Now to the two arguments.

First, since we're going to be spending the money on the elderly anyway, the exact nature of the account from which they draw their retirement funds matters less than the overall size of the economic pot. That is, if the U.S. economy grows faster than the increase in the elderly population, the Social Security "crisis" is inherently manageable. But if it grows more slowly, well, watch out.

And so when President George W. Bush says that Social Security will be "flat bust, bankrupt" in 2042, he could ultimately be proven pessimistic, or optimistic, depending upon the fate of the economy.

For example, Social Security trustees anticipate an average economic growth rate of 2.6 percent for the next 75 years. That's in line with the U.S. historical average over the past two centuries.

But what if that growth percentage could be increased? At 2.6 percent growth, the size of the economy would be about seven times larger in 75 years. But if that growth rate could be bumped up by just half a percentage point, from 2.6 percent to 3.1, the economy would be 10 times larger. That's the miracle of compound interest at work.

Yet is it really possible to push up growth like that? In the third quarter of 2004, the real gross domestic product grew at 4 percent, and indeed the average annual growth rate since 1994 has been about 3.3 percent. Many economists believe that the United States and the world have entered into a new era of accelerated economic growth, thanks to new technology and free trade.

So the second argument concerns the need to guarantee economic growth, so as to pay for the oldsters -- which is to say, all of us, eventually, if we're lucky.
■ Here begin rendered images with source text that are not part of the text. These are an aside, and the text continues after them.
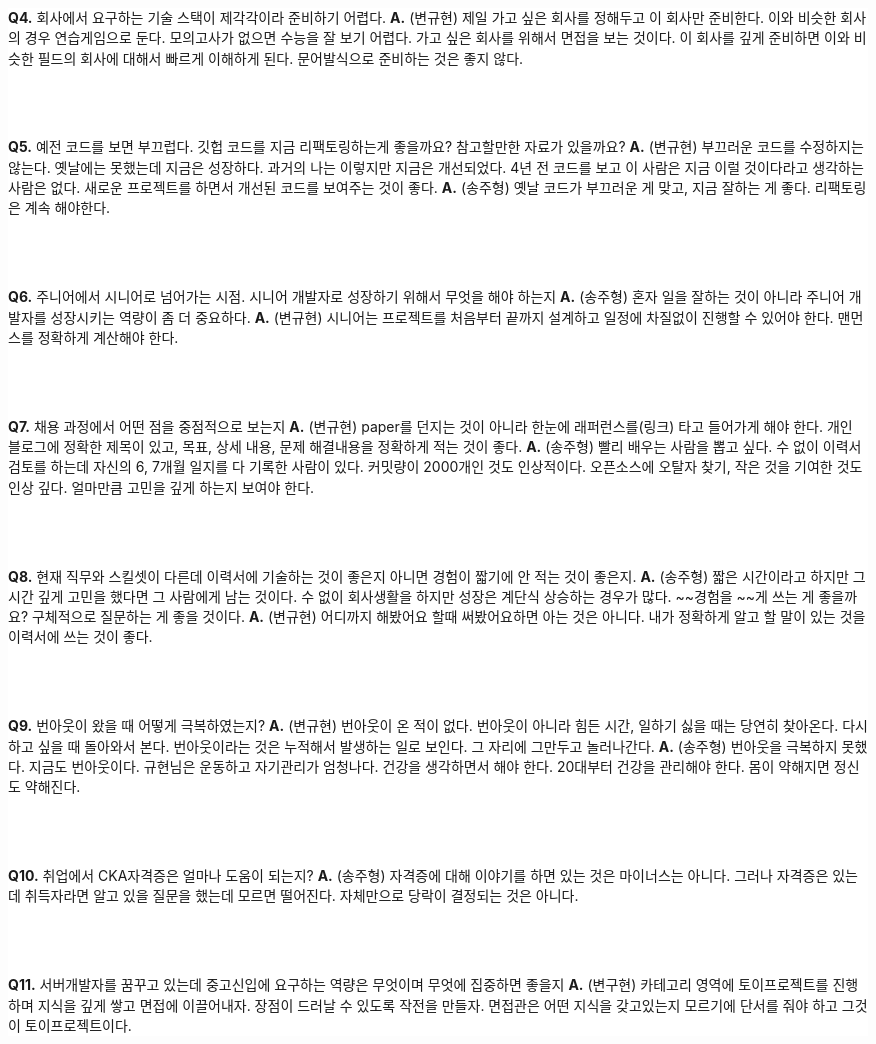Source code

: **Q4.** 회사에서 요구하는 기술 스택이 제각각이라 준비하기 어렵다.
**A.** (변규현) 제일 가고 싶은 회사를 정해두고 이 회사만 준비한다. 이와 비슷한 회사의 경우 연습게임으로 둔다. 모의고사가 없으면 수능을 잘 보기 어렵다. 가고 싶은 회사를 위해서 면접을 보는 것이다. 이 회사를 깊게 준비하면 이와 비슷한 필드의 회사에 대해서 빠르게 이해하게 된다. 문어발식으로 준비하는 것은 좋지 않다.   

<br />
<br />

**Q5.** 예전 코드를 보면 부끄럽다. 깃헙 코드를 지금 리팩토링하는게 좋을까요? 참고할만한 자료가 있을까요?
**A.** (변규현) 부끄러운 코드를 수정하지는 않는다. 옛날에는 못했는데 지금은 성장하다. 과거의 나는 이렇지만 지금은 개선되었다. 4년 전 코드를 보고 이 사람은  지금 이럴 것이다라고 생각하는 사람은 없다. 새로운 프로젝트를 하면서 개선된 코드를 보여주는 것이 좋다. 
**A.** (송주형) 옛날 코드가 부끄러운 게 맞고, 지금 잘하는 게 좋다. 리팩토링은 계속 해야한다. 

<br />
<br />

**Q6.** 주니어에서 시니어로 넘어가는 시점. 시니어 개발자로 성장하기 위해서 무엇을 해야 하는지
**A.** (송주형) 혼자 일을 잘하는 것이 아니라 주니어 개발자를 성장시키는 역량이 좀 더 중요하다. 
**A.** (변규현) 시니어는 프로젝트를 처음부터 끝까지 설계하고 일정에 차질없이 진행할 수 있어야 한다. 맨먼스를 정확하게 계산해야 한다.  

<br />
<br />

**Q7.** 채용 과정에서 어떤 점을 중점적으로 보는지
**A.** (변규현) paper를 던지는 것이 아니라 한눈에 래퍼런스를(링크) 타고 들어가게 해야 한다. 개인 블로그에 정확한 제목이 있고, 목표, 상세 내용, 문제 해결내용을 정확하게 적는 것이 좋다. 
**A.** (송주형) 빨리 배우는 사람을 뽑고 싶다. 수 없이 이력서 검토를 하는데 자신의 6, 7개월 일지를 다 기록한 사람이 있다. 커밋량이 2000개인 것도 인상적이다. 오픈소스에 오탈자 찾기, 작은 것을 기여한 것도 인상 깊다. 얼마만큼 고민을 깊게 하는지 보여야 한다. 

<br />
<br />

**Q8.** 현재 직무와 스킬셋이 다른데 이력서에 기술하는 것이 좋은지 아니면 경험이 짧기에 안 적는 것이 좋은지.
**A.** (송주형) 짧은 시간이라고 하지만 그 시간 깊게 고민을 했다면 그 사람에게 남는 것이다. 수 없이 회사생활을 하지만 성장은 계단식 상승하는 경우가 많다. ~~경험을 ~~게 쓰는 게 좋을까요? 구체적으로 질문하는 게 좋을 것이다. 
**A.** (변규현) 어디까지 해봤어요 할때 써봤어요하면 아는 것은 아니다. 내가 정확하게 알고 할 말이 있는 것을 이력서에 쓰는 것이 좋다.  

<br />
<br />

**Q9.** 번아웃이 왔을 때 어떻게 극복하였는지?
**A.** (변규현) 번아웃이 온 적이 없다. 번아웃이 아니라 힘든 시간, 일하기 싫을 때는 당연히 찾아온다. 다시 하고 싶을 때 돌아와서 본다. 번아웃이라는 것은 누적해서 발생하는 일로 보인다. 그 자리에 그만두고 놀러나간다. 
**A.** (송주형) 번아웃을 극복하지 못했다. 지금도 번아웃이다. 규현님은 운동하고 자기관리가 엄청나다. 건강을 생각하면서 해야 한다. 20대부터 건강을 관리해야 한다. 몸이 약해지면 정신도 약해진다. 

<br />
<br />

**Q10.** 취업에서 CKA자격증은 얼마나 도움이 되는지?
**A.** (송주형) 자격증에 대해 이야기를 하면 있는 것은 마이너스는 아니다. 그러나 자격증은 있는데 취득자라면 알고 있을 질문을 했는데 모르면 떨어진다. 자체만으로 당락이 결정되는 것은 아니다. 

<br />
<br />

**Q11.**  서버개발자를 꿈꾸고 있는데 중고신입에 요구하는 역량은 무엇이며 무엇에 집중하면 좋을지
**A.** (변구현) 카테고리 영역에 토이프로젝트를 진행하며 지식을 깊게 쌓고 면접에 이끌어내자. 장점이 드러날 수 있도록 작전을 만들자. 면접관은 어떤 지식을 갖고있는지 모르기에 단서를 줘야 하고 그것이 토이프로젝트이다.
And after a century of debate and even war, it's pretty much settled: the best way to achieve economic growth is through market capitalism.

Moreover, the way to speed growth further is to increase savings and investment. And the way to increase savings and investment is to cut the tax burden on such capital formation. The United States has cut its tax rates substantially in the past quarter century, but many of our leading economic competitors have cut their rates even more -- which is to say, we can't afford to be complacent about the comparative quality of our business climate.
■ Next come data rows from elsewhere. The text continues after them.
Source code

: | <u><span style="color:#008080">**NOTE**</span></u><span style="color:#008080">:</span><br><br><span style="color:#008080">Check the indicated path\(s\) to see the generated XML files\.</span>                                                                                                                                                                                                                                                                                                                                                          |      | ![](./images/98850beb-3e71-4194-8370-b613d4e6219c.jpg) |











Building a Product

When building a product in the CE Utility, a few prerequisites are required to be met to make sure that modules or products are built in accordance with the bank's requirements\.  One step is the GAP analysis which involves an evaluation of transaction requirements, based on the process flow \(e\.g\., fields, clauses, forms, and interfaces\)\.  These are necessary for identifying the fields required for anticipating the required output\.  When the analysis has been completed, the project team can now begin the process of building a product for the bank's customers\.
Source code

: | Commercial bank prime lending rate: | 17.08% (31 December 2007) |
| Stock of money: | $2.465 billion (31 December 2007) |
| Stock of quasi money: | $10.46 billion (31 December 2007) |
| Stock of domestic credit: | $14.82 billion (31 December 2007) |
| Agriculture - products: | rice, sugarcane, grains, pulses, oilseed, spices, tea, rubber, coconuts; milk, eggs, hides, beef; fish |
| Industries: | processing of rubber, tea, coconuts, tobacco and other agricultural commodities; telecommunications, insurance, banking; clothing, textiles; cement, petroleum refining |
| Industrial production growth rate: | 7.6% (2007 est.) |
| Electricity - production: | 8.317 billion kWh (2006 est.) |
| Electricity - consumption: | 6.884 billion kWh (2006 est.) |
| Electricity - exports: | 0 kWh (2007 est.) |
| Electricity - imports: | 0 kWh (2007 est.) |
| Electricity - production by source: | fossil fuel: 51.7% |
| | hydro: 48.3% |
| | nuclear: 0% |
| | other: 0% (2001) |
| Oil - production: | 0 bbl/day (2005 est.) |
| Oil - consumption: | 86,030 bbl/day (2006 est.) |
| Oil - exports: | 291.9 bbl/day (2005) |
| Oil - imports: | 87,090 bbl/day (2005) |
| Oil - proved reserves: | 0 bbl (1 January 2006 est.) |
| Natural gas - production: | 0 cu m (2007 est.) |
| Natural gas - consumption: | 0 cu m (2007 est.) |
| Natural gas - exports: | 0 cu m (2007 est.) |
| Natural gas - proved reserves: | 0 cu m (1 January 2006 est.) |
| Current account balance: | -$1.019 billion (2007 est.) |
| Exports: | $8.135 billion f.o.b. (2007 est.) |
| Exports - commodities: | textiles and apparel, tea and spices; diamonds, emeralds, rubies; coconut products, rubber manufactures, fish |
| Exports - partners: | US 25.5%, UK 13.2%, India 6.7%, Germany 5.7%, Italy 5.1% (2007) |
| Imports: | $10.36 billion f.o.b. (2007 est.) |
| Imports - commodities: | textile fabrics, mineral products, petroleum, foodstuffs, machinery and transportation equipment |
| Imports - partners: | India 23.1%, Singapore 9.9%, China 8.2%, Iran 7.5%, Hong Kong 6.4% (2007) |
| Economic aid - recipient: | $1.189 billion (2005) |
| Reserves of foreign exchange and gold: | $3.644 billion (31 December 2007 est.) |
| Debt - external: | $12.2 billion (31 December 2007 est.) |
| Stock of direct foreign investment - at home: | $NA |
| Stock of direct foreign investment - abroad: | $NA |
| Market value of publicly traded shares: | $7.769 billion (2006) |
So the most important economic challenge facing America is maintaining strong growth, since it's the size of the pie that ultimately governs the size of the slices we each can get. And so Bush's tax reform plan, along with other pro-growth ideas he has put forward, such as tort reform, should loom large in our minds as we calculate the fiscal future.

But what about the claim that providing individual retirement accounts will help goose the economy by pushing up the stock market? Well, maybe, but the Dow Jones average goes up and down a lot more than the overall economy. And it's a plain fact of politics: if people lose too much money in their "partially privatized" retirement accounts, they will turn to politicians and the public coffers for reimbursement -- and the politicians will give it to them.

So our focus at the beginning of this century should be on improving economic performance through tax and tort reform -- because one way or another, a rising tide has the potential to lift all boats.